Highlights & Insights¶

Conceptual Redefinition: By decoupling "interpretable" from "describable," the methodology eliminates noise from explanation generation prompts and hyperparameters.
Human Gold Standard: The 0.83 Spearman correlation validates the use of LLMs as reliable proxies for human judgment in this framework.
Decile Intrusion Insight: Using the same framework to probe whether features are binary or scalar effectively disproves the intuition that SAE latents are universally monosemantic.
Engineering Value of Embedding Scoring: Fine-tuned small models significantly reduce evaluation costs for SAEs with tens of thousands of latents.

Limitations & Future Work¶

Absolute Accuracy is Modest: Average human accuracy of 64% suggests many latents are only "moderately interpretable"; the method is a relative tool rather than an absolute certification.
Limited Embedding Resolution: AUC for distinguishing deciles via embeddings only reached 0.7, indicating a weak ability to capture "intensity semantics."
Dependence on Fine-tuning: Existing embedding models do not natively understand activation highlights, requiring non-negligible fine-tuning costs for new setups.
Lack of Perfect Scalar Evidence: No clear evidence of "perfect scalar features" was found in current experiments.
Evaluation was primarily on small-to-mid-sized models; robustness on larger models remains to be verified.

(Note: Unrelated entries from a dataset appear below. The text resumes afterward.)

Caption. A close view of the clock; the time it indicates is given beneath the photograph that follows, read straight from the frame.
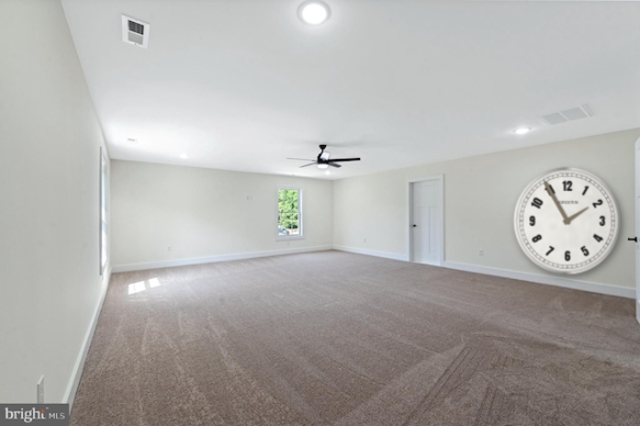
1:55
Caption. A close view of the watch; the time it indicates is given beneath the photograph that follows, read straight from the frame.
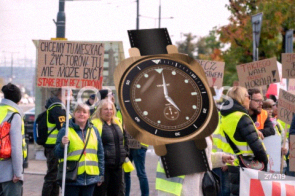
5:01
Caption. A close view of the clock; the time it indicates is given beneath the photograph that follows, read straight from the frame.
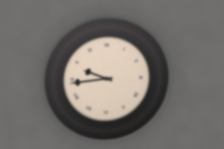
9:44
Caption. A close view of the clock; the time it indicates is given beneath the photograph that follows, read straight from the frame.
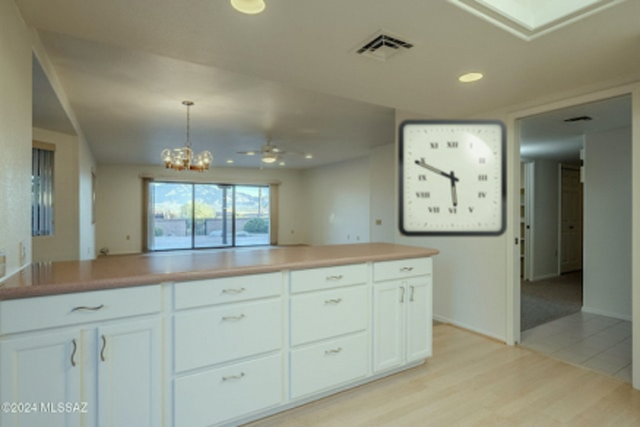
5:49
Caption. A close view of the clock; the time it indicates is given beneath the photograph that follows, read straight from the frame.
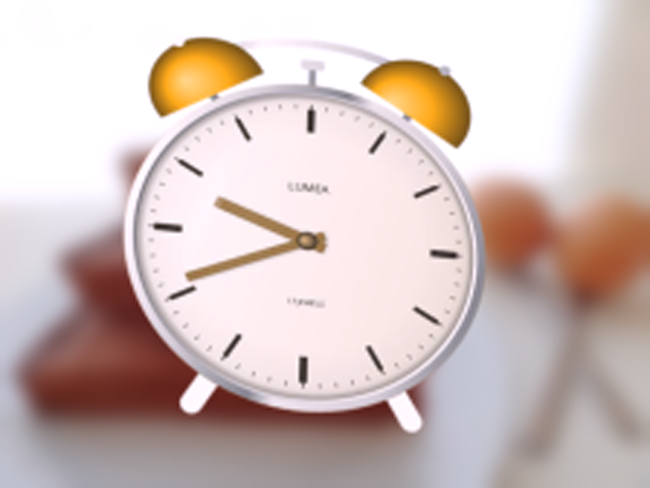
9:41
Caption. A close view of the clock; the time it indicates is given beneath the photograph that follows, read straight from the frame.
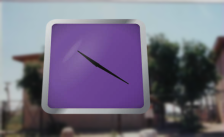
10:21
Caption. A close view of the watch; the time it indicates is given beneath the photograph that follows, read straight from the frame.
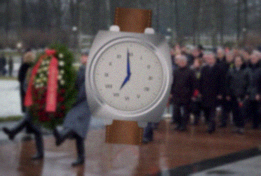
6:59
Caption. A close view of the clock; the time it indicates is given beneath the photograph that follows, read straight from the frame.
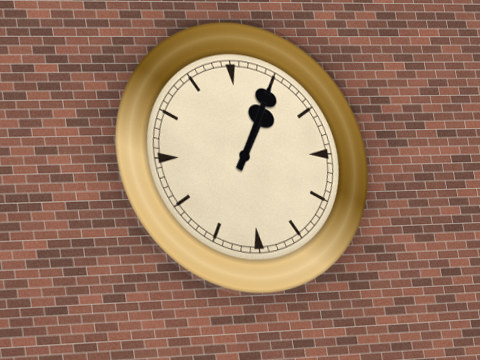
1:05
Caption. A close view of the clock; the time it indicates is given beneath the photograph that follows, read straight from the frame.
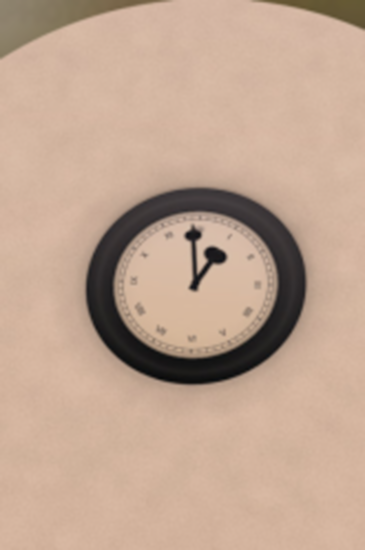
12:59
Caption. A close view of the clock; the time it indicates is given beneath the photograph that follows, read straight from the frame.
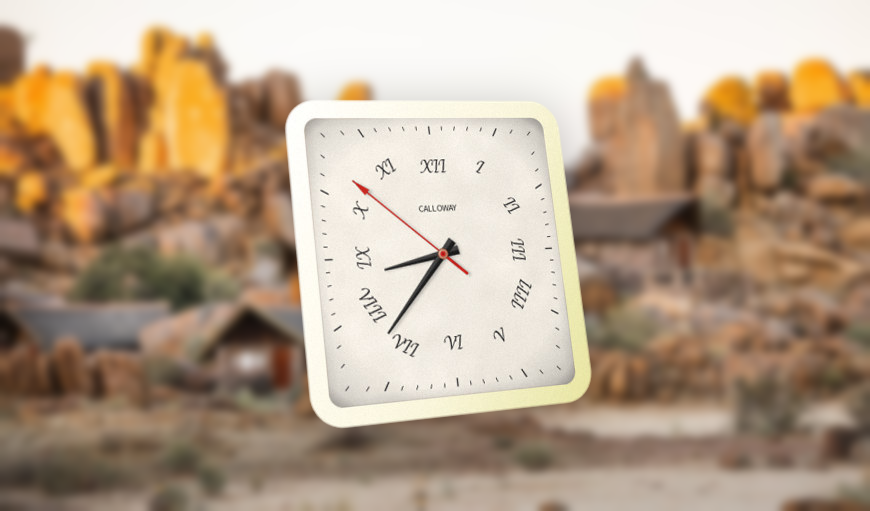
8:36:52
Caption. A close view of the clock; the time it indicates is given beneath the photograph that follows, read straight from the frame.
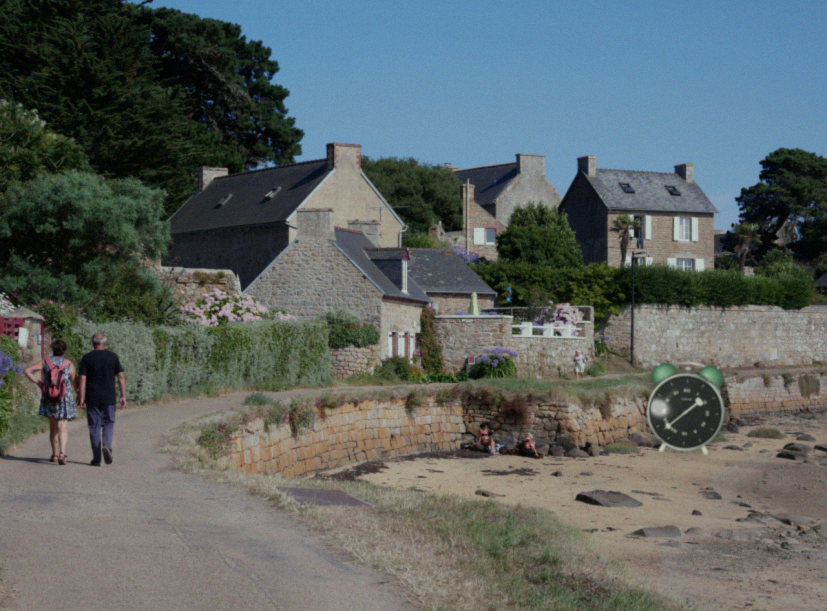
1:38
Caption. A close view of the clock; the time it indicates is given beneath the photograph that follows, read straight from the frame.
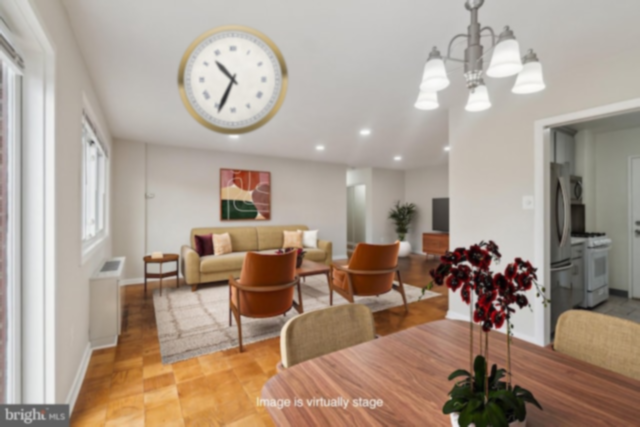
10:34
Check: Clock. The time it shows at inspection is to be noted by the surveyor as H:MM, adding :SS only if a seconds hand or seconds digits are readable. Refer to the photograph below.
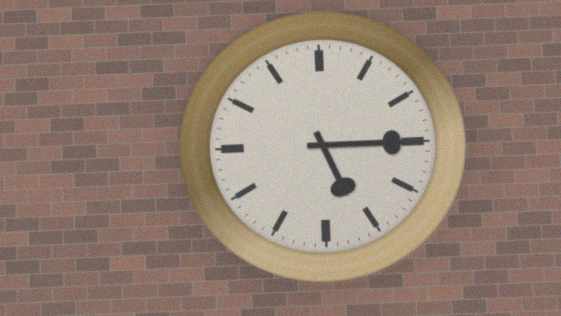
5:15
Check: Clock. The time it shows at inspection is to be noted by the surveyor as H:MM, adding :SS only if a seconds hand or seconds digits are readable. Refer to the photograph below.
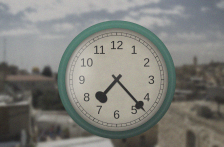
7:23
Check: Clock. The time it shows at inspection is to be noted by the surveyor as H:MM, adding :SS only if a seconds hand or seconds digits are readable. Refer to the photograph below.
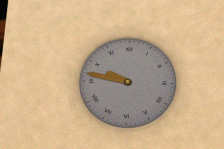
9:47
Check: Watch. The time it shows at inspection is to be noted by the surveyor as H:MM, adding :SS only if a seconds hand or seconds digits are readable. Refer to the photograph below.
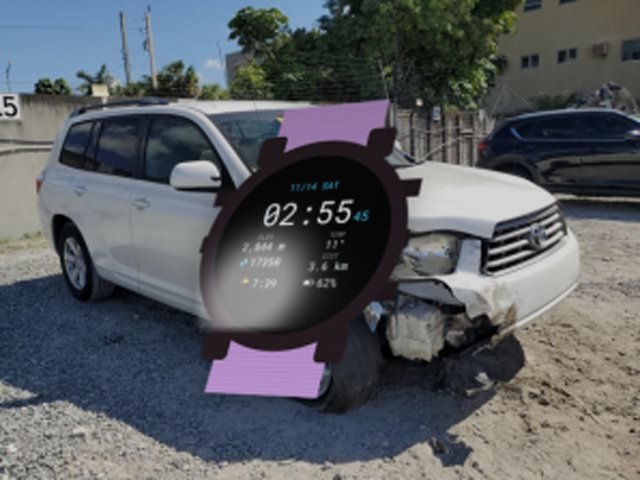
2:55
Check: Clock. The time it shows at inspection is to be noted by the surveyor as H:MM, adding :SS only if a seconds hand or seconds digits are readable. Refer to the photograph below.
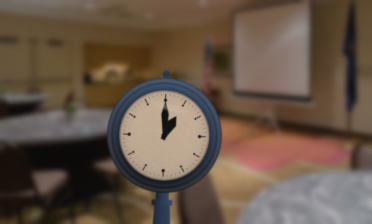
1:00
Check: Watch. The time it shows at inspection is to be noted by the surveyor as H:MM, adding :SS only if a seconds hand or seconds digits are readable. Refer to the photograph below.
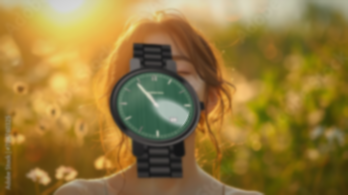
10:54
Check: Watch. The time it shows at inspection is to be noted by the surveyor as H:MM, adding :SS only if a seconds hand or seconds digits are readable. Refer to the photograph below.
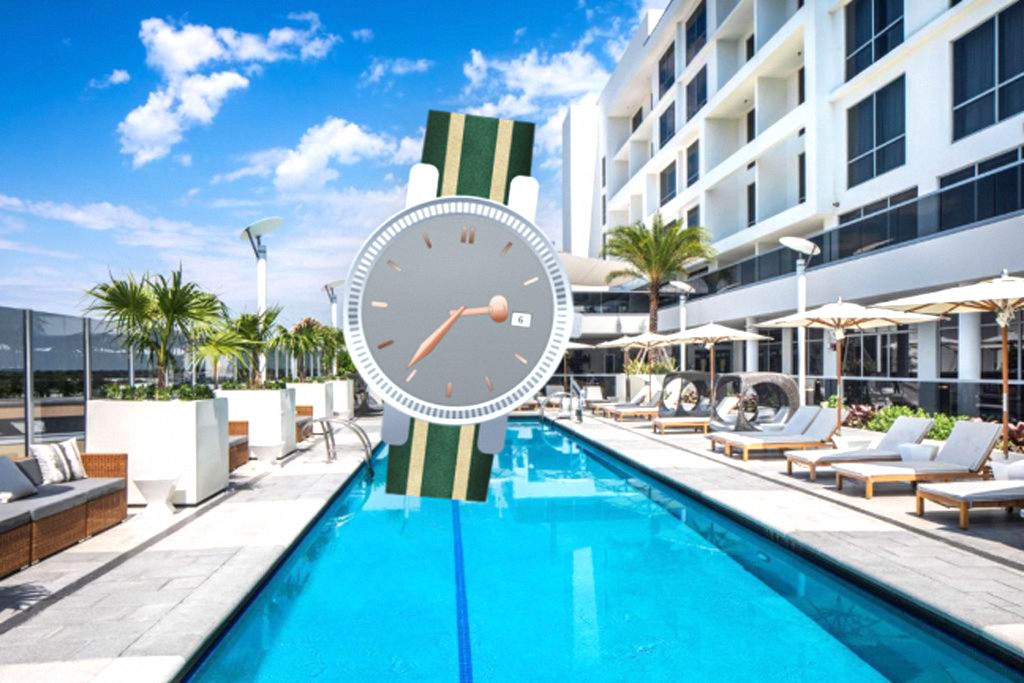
2:36
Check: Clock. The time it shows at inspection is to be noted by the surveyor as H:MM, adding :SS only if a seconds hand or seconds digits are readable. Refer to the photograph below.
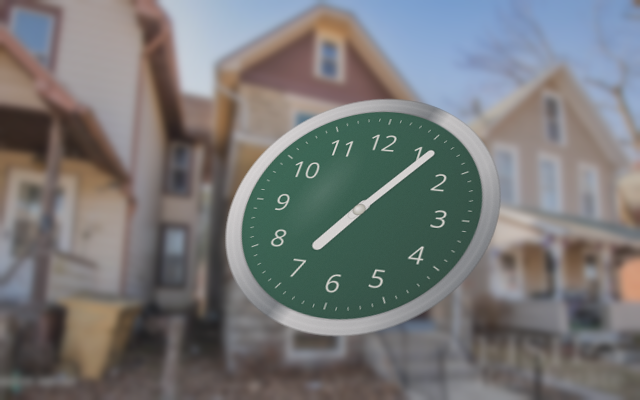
7:06
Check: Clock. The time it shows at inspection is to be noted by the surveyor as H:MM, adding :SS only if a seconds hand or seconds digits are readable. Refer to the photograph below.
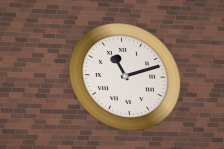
11:12
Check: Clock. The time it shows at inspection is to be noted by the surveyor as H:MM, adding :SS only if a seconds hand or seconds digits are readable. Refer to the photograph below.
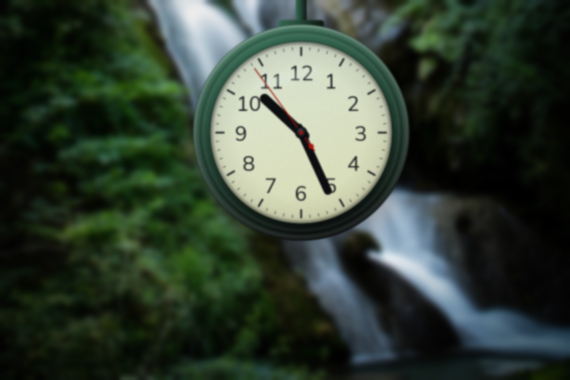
10:25:54
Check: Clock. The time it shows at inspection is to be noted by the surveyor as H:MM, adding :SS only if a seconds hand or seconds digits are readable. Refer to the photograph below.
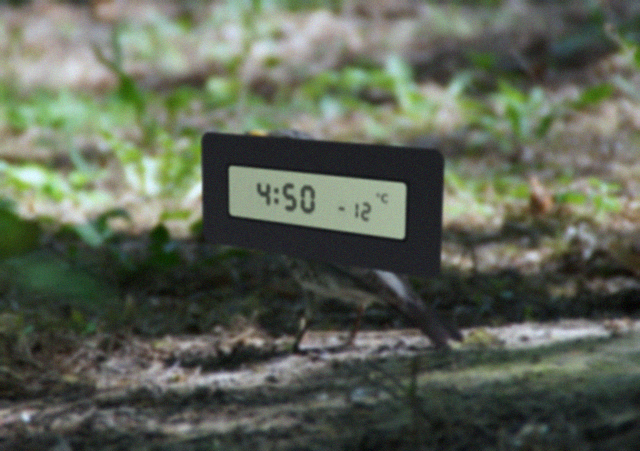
4:50
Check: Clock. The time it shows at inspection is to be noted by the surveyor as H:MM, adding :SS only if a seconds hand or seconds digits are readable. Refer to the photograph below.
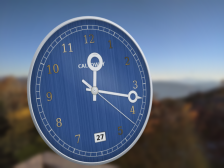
12:17:22
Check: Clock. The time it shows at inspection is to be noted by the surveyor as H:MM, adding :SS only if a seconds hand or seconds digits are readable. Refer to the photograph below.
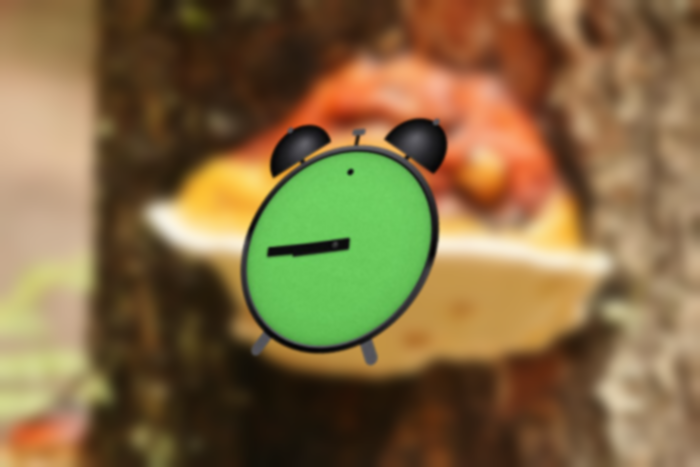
8:44
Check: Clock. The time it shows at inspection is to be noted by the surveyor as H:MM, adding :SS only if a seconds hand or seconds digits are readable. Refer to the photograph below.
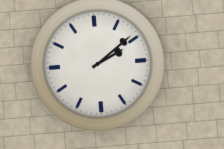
2:09
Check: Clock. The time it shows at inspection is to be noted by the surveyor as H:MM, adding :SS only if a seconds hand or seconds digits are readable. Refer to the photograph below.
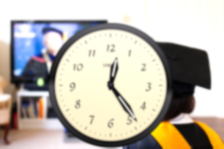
12:24
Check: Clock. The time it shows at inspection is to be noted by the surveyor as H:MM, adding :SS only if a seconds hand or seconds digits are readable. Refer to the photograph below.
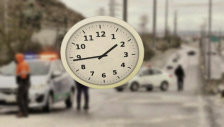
1:44
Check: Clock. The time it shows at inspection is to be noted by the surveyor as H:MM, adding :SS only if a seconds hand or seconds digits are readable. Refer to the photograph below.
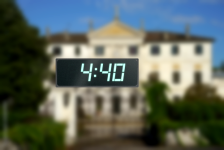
4:40
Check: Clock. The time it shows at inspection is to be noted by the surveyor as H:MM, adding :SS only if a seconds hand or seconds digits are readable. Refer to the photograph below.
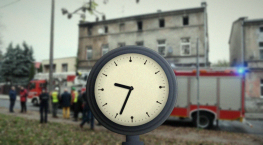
9:34
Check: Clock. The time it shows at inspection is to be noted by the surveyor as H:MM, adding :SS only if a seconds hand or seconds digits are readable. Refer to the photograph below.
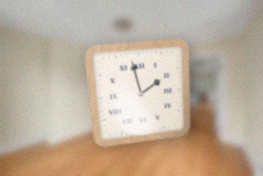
1:58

Intrusion Task Genealogy: Derived from word intrusion in topic models (Chang et al. 2009) and visual two-alternative forced choice (Borowski et al. 2020), this brings discriminative evaluation to SAE latents.
Contrast with Explanation-Centric Metrics: Contrasts with simulation scoring (Bills et al. 2023) and rubric scores (Templeton et al. 2024) by removing the intermediate explanation step.
Insights: Discriminative, non-explanatory paradigms could generalize to other interpretability scenarios (e.g., visual feature maps, neuron probes) and provide a low-coupling scoring primitive for standardized SAE benchmarks.

Rating¶

Novelty: ⭐⭐⭐⭐ Redefines interpretability and designs two non-explanatory evaluations; conceptually clear and addresses existing pain points.
Experimental Thoroughness: ⭐⭐⭐⭐ Validated across models/activations with human gold standards and cross-LLM consistency.
Writing Quality: ⭐⭐⭐⭐ Logic from motivation to conclusion is thorough and clear.
Value: ⭐⭐⭐⭐ Provides direct, standardized, and computationally efficient tools for the mechanistic interpretability community.